Could envision, not the Singularity, but a collection of superhuman consciousnesses

A difference between the relation of the Singularity to its physical instantiation and me to my body: the Singularity can transfer to a different physical instantiation in a way I cannot (when one portion of the computer network goes down, a very different portion can keep the consciousness that is the Singularity going—perhaps even has been all along: multiple, parallel realization).


Recall from the Chomsky piece that there are different conceptions of underlying principles: behaviorism (copying) vs Chomsky (understanding): Perhaps Kurzweil is just using the copying conception. And perhaps he is getting mileage off of trading on the ambiguity between the two  interpretations of ‘capturing underlying principles'.

An objection to the Input/output picture: it treats the mind as a black-box.

Views that call for filling in the black box: don’t need to appeal to a soul.

One might claim that mental states are strongly historical: they do not supervene on mere time-slices of functional organization; allows that physical systems count as minds partly in virtue of their past (cf. Dennett).

This is, perhaps, illustrated by Jason’s sprinx case: one imagines a sprinx thousands of years before evolution creates one. Have I seen a sprinx?

Distinction: the content of a mental state vs. something being a mental state
Less controversial to claim relevance of history to content (content externalism) than to say the same for being a mental state

A claim in physics: the universe is a state function
For any given state, future states can be predicted from it in ignorance of past states
All future time moments would be predicted the same, regardless of past staes leading to the given state

Two issues:
1.     The rise of the Singularity
2.     Its enabling us to achieve immortality

There are many sub-issues for each of these two issues.

Just given a qualitative change in the intelligence, it does not follow that it cannot be us who survive.

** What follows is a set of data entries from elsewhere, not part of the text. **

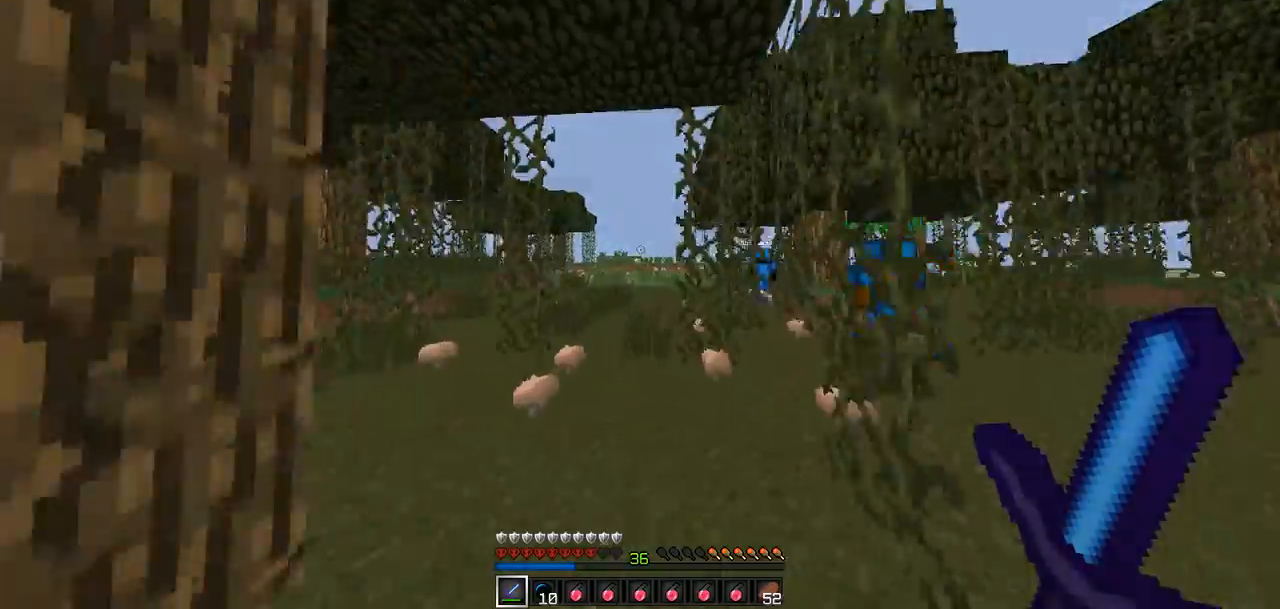
{"keys": ["w"], "events": [[295, "a", "down"], [422, "a", "up"]]}
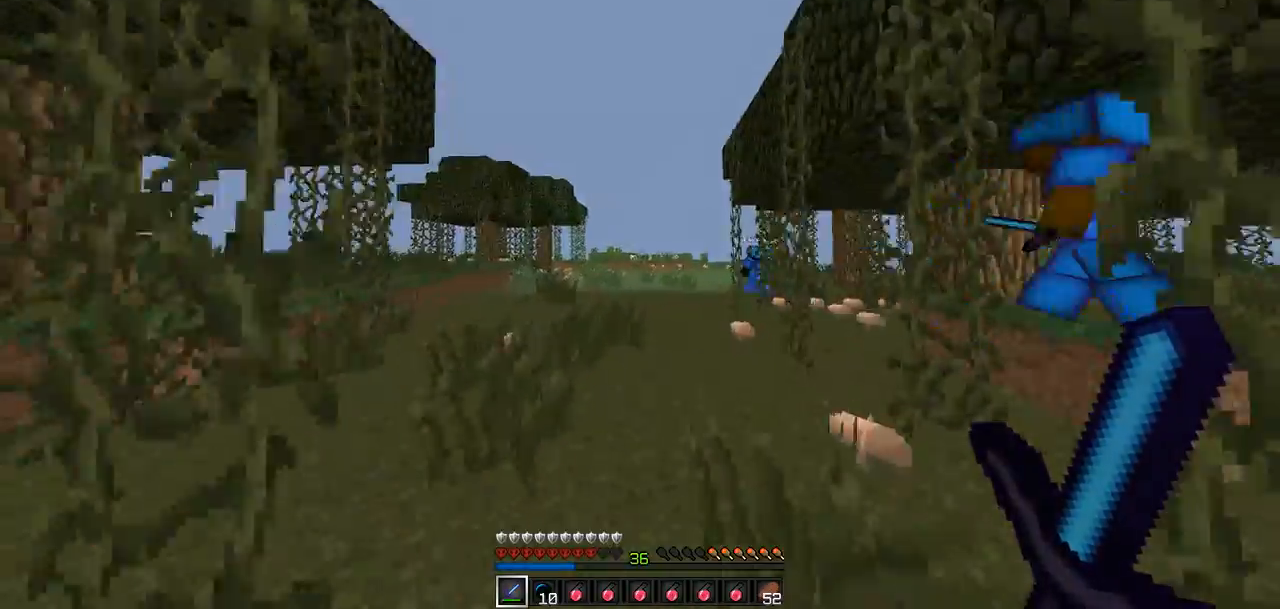
{"keys": ["w"], "events": []}
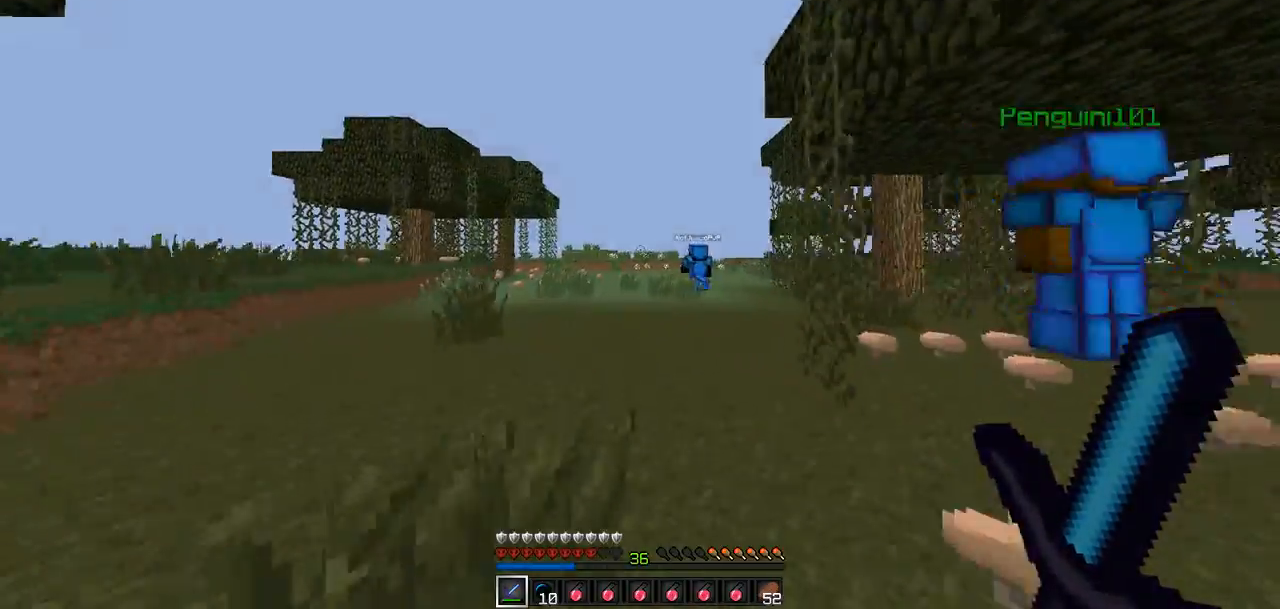
{"keys": ["w"], "events": []}
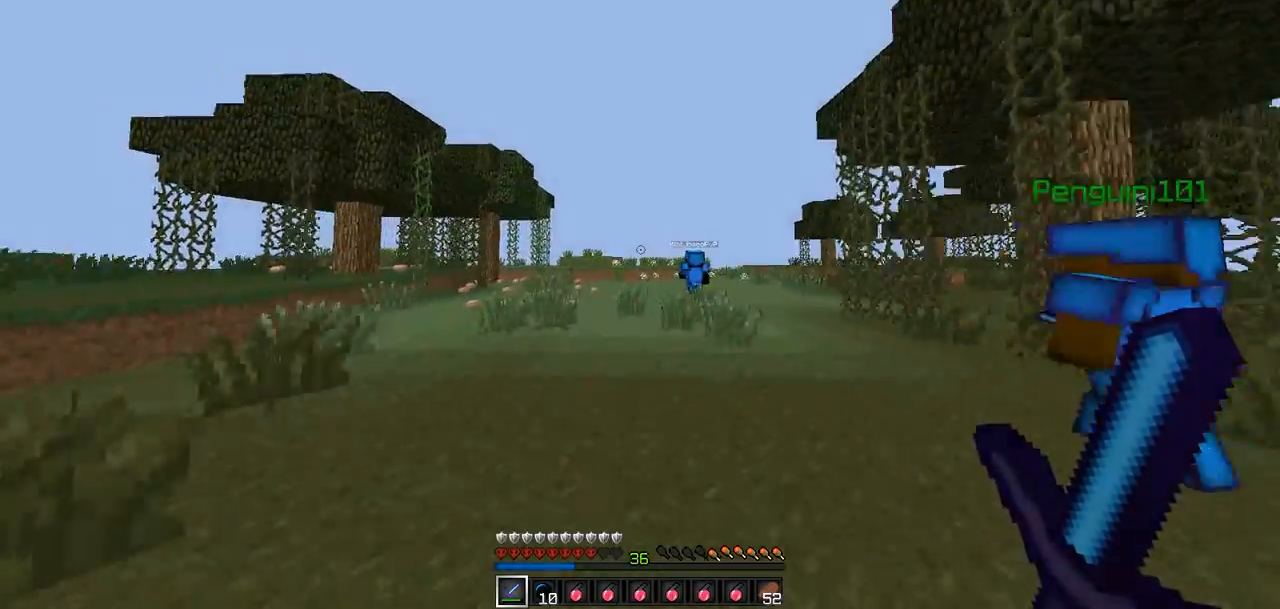
{"keys": ["w"], "events": []}
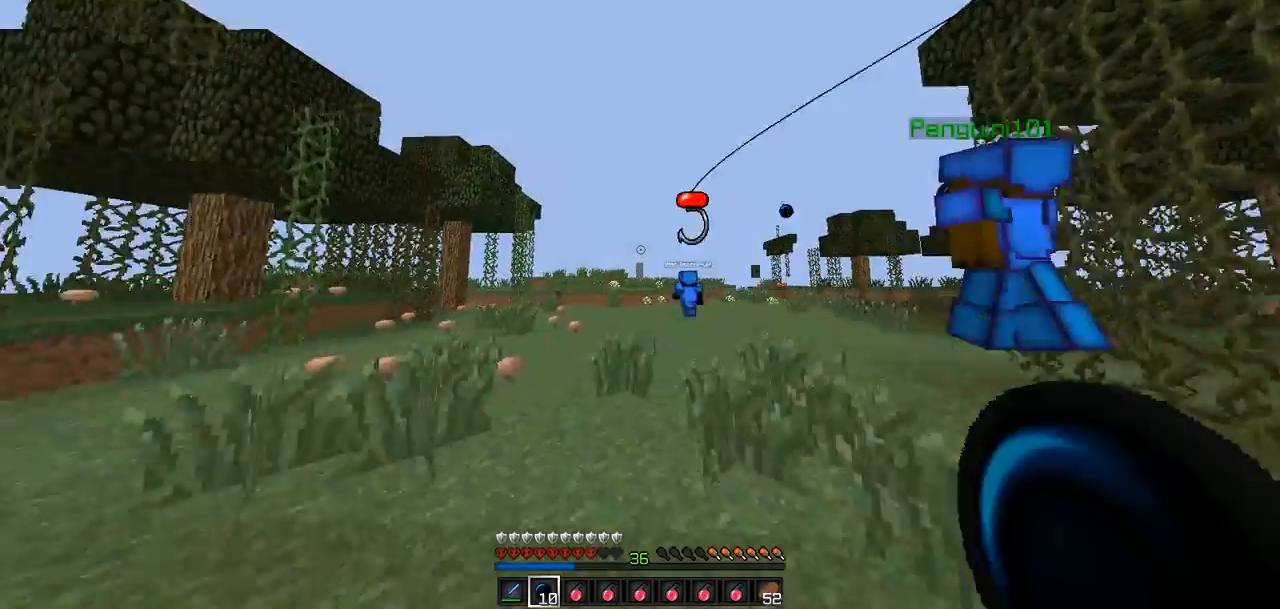
{"keys": ["w"], "events": []}
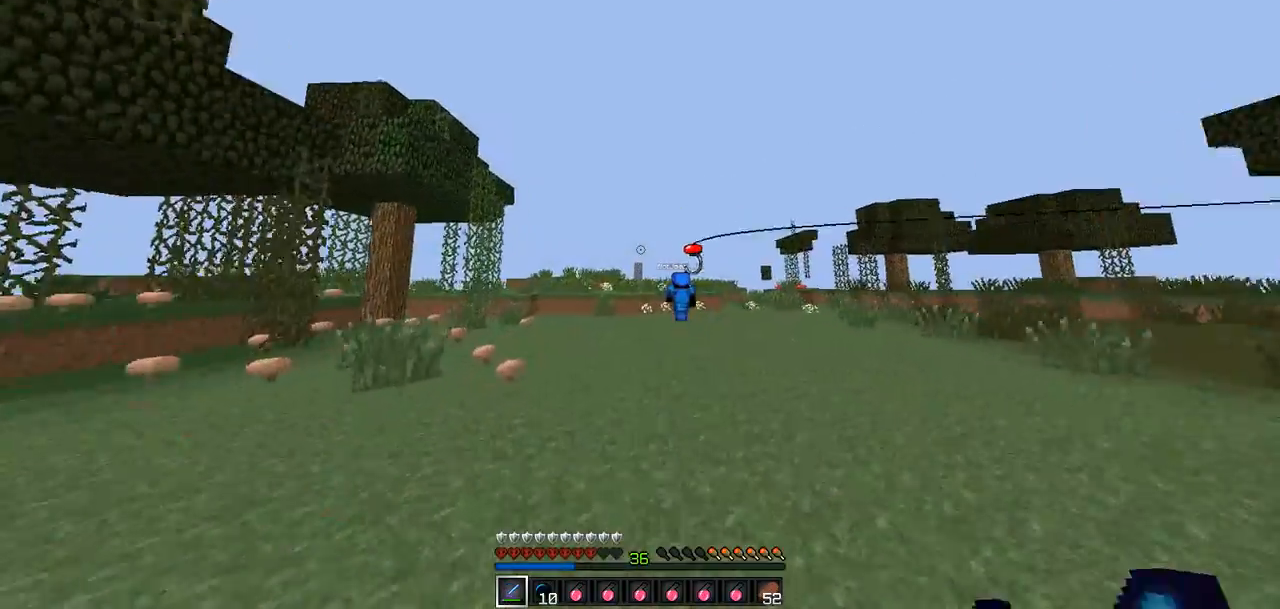
{"keys": ["w"], "events": []}
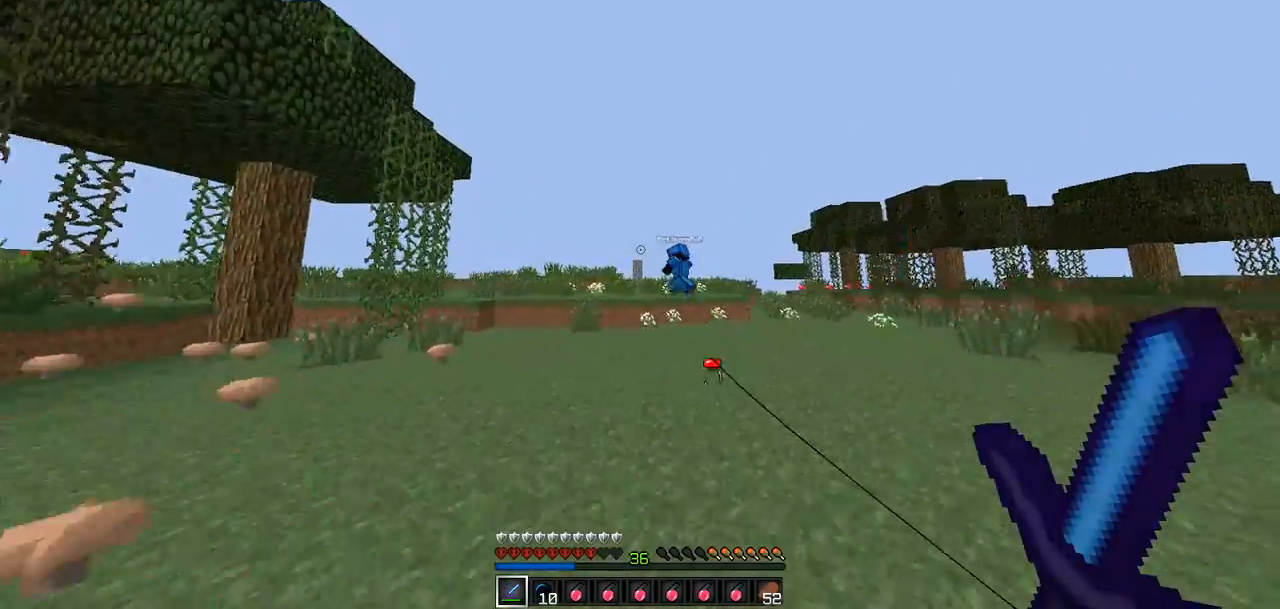
{"keys": ["w"], "events": []}
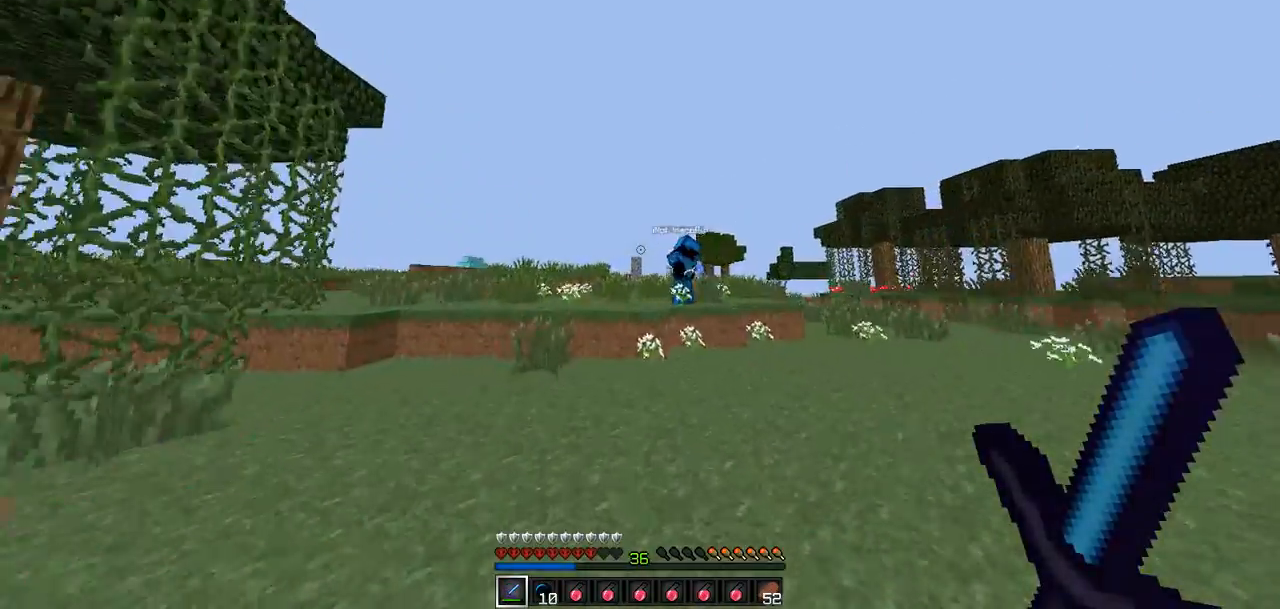
{"keys": ["w"], "events": []}
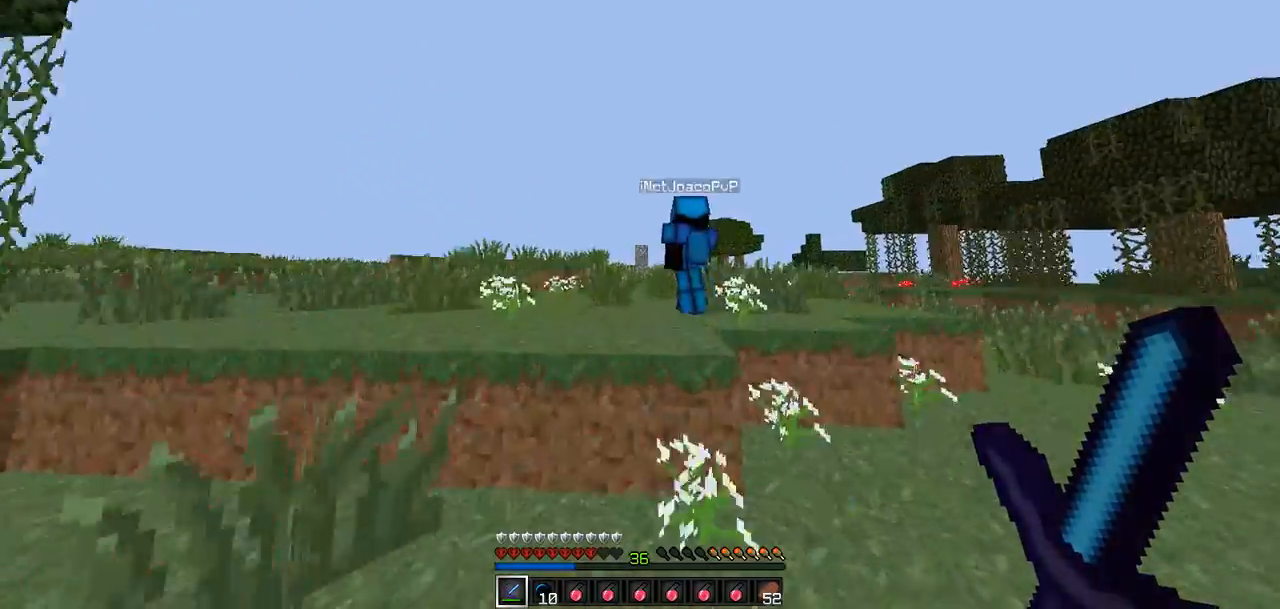
{"keys": ["w"], "events": [[379, "a", "down"], [506, "a", "up"]]}
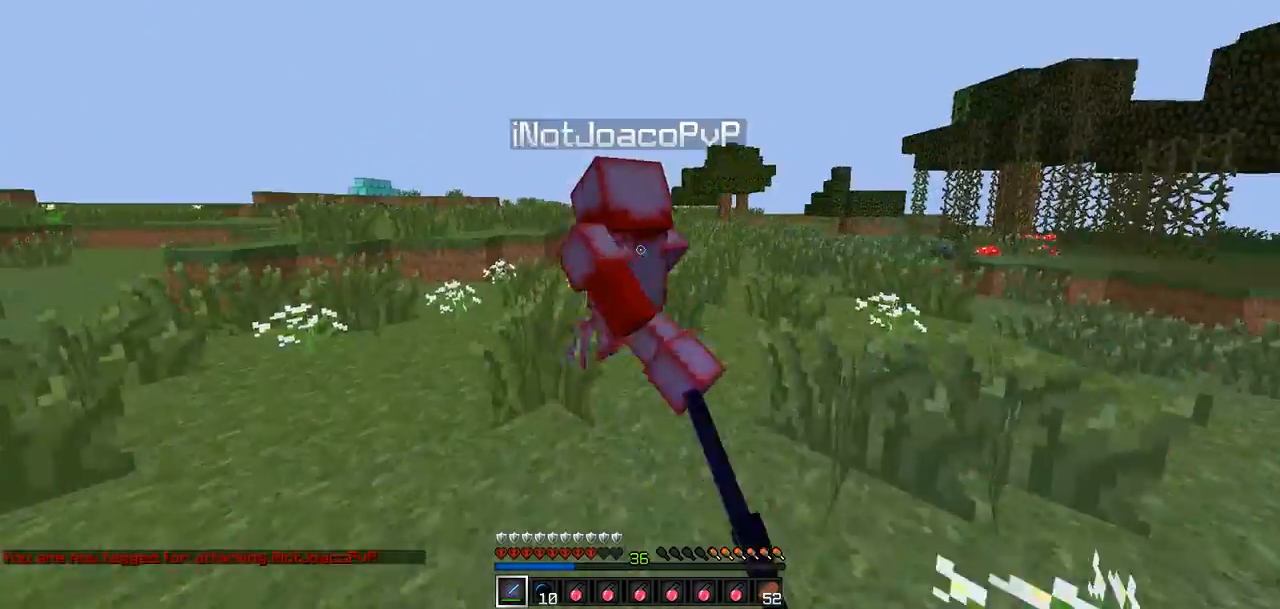
{"keys": ["w"], "events": []}
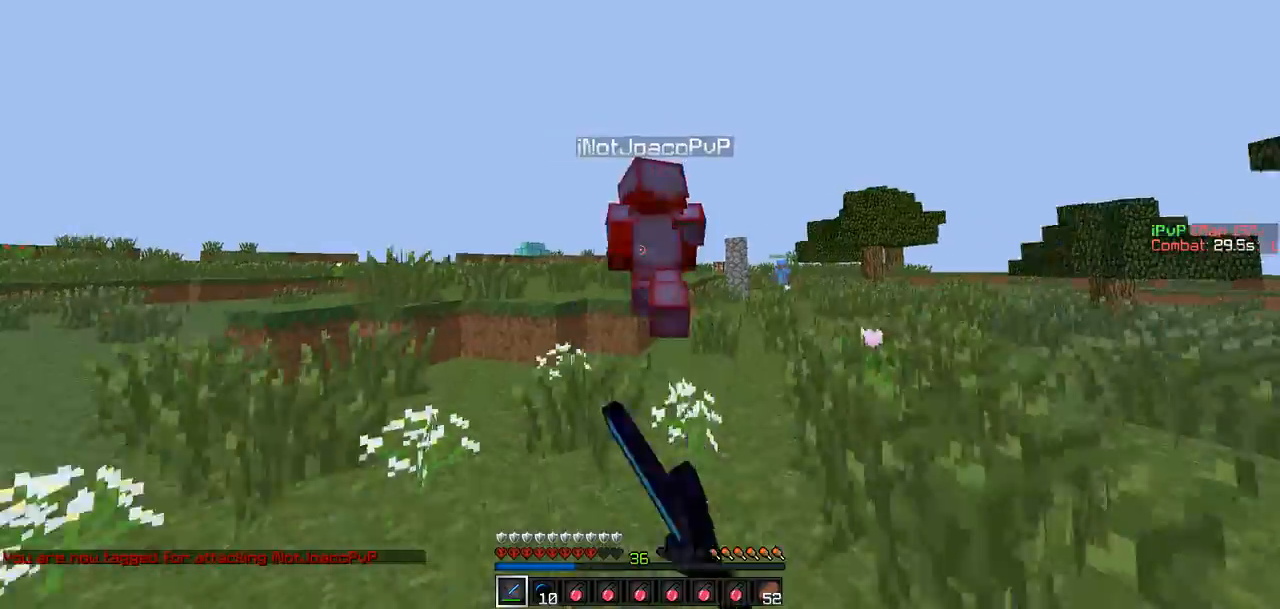
{"keys": ["w"], "events": []}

In the personal identity literature, there are some who think it is not a matter of whether I continue, but whether there is the right kind of continuity for me to care about the one who continues.

Kurzweil is trying to live as long as he can, so that he can be around for the Singularity in order to achieve immortality

If it is a leap to a new form of intelligence, one that transcends human limitations, then couldn’t be me, because a different form of life. (Perhaps this was Russell’s point from earlier, or in the background of what he said.)

Varia:
A different view of uploading: not me in a computer, but a child of mine in a computer.

A good distinction: logical possibility vs natural possibility

The way the brain works (parallel processing) vs the way the computer processes (logic trees, etc.)

Didn’t the IA Singularity already occur?